As duas empresas foram consideradas culpadas por homicídio culposo. O tribunal entendeu que falhas da fabricante e da companhia aérea contribuíram diretamente para o acidente. Cada empresa recebeu multa de 225 mil euros, cerca de R$ 1,3 milhão.
A condenação reverte uma decisão de 2023, quando Airbus e Air France haviam sido absolvidas sob o argumento de que não existia comprovação suficiente da relação direta entre as falhas apontadas e a queda da aeronave. O Ministério Público francês recorreu e passou a defender a responsabilização das companhias.
O voo desapareceu dos radares na madrugada de 1º de junho de 2009 com passageiros e tripulantes de 33 nacionalidades a bordo. As caixas-pretas só foram encontradas dois anos depois, no fundo do Oceano Atlântico.

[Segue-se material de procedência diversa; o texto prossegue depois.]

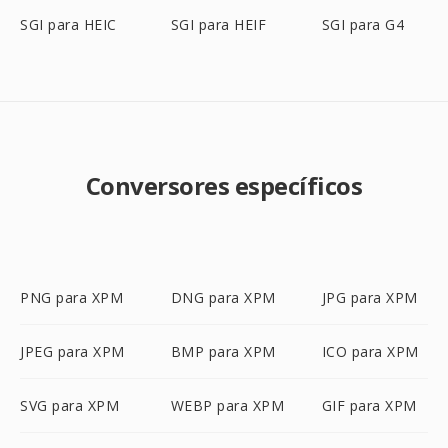
SGI para HEIC
SGI para HEIF
SGI para G4
Conversores específicos
PNG para XPM
DNG para XPM
JPG para XPM
JPEG para XPM
BMP para XPM
ICO para XPM
SVG para XPM
WEBP para XPM
GIF para XPM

As investigações concluíram que o Airbus A330 entrou em situação de estol após os pilotos reagirem de forma inadequada ao congelamento das sondas Pitot, equipamentos responsáveis por medir a velocidade da aeronave. O problema ocorreu em meio a fortes instabilidades climáticas próximas à Linha do Equador.
Segundo os promotores, a Airbus demorou a reconhecer a gravidade das falhas nas sondas e não alertou as companhias aéreas com rapidez suficiente. Já a Air France foi acusada de não treinar adequadamente os pilotos para situações de congelamento dos sensores e de não orientar corretamente as tripulações sobre os riscos.
Familiares das vítimas acompanharam o julgamento em Paris. Apesar de considerarem as multas simbólicas diante do porte financeiro das empresas, representantes das famílias afirmaram que a condenação representa um reconhecimento histórico da responsabilidade das companhias pelo desastre.